Mais tout le monde n’a pas les moyens de quitter la ville. Réserver une chambre d’hôtel ou louer une maison ailleurs est prohibitif cher pour certains Iraniens. Il y a aussi des habitants, comme Hadi et plusieurs de ses amis, qui ont fait un décision délibérée de rester à Téhéran. Beaucoup d’entre eux sont des dissidents qui ont participé à presque toutes les activités politiques. soulèvement depuis 2009. Ils sont habitués à l’invisibilité qu’ils s’imposent. Et ils se sentent obligés de rester et de témoigner la tourmente.

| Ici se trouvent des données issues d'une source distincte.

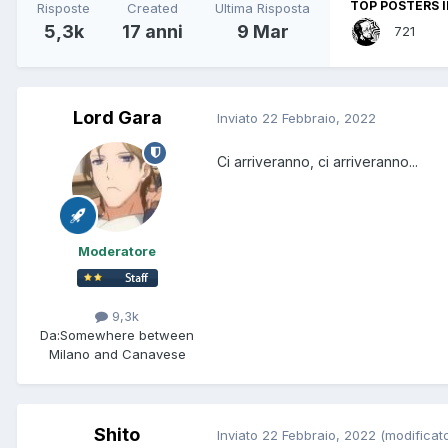
TOP POSTERS I
Risposte
Created
Ultima Risposta
5,3k
17 anni
9 Mar
721
Lord Gara
Inviato
22 Febbraio, 2022
Ci arriveranno, ci arriveranno...
Moderatore
9,3k
Da:
Somewhere between
Milano and Canavese
Shito
Inviato
22 Febbraio, 2022
(modificat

Hadi et moi avons pris contact pour la première fois en janvier, après le massacre de milliers d’Iraniens par les forces de sécurité, dans le cadre d’un répression des manifestants à l’échelle nationale. Hadi, âgé d’une quarantaine d’années, avait déjà été emprisonné par le régime pour ses participation aux manifestations étudiantes. La brutalité dont il a été témoin en janvier, accompagnée d’une panne d’Internet, imposé par le régime – l’a incité à documenter ce qu’il voyait. « Dans une obscurité forcée, la désinformation se propage facilement, et les gens se retrouvent avec des fragments », a-t-il écrit. « Il se passait des choses que je ne pouvais pas permettre disparaître dans le vide. »
J’ai contacté Hadi le matin où la guerre a éclaté. Il a commencé à m’envoyer des notes vocales et des vidéos retraçant ses journées. dans une ville assiégée. Alors que les gens désertaient les rues jonchées de décombres, les magasins fermaient. Il en a été de même pour les stations-service et les distributeurs automatiques, en raison de pénurie de carburant et d’argent. Les hôpitaux ont manqué de sang et ont commencé à refuser des patients. De nombreux Iraniens qui avaient Ils ont applaudi l’offensive comme une opportunité de renverser le régime et se sont sentis trahis. Ils craignaient que la guerre ne se termine avec davantage répression et sanctions punitives.
Hadi partageait ses dépêches avec moi à grands risques. Les autorités ont envoyé quotidiennement des SMS aux Iraniens les avertissant que tout le manifestant serait sévèrement puni pour avoir aidé l’ennemi.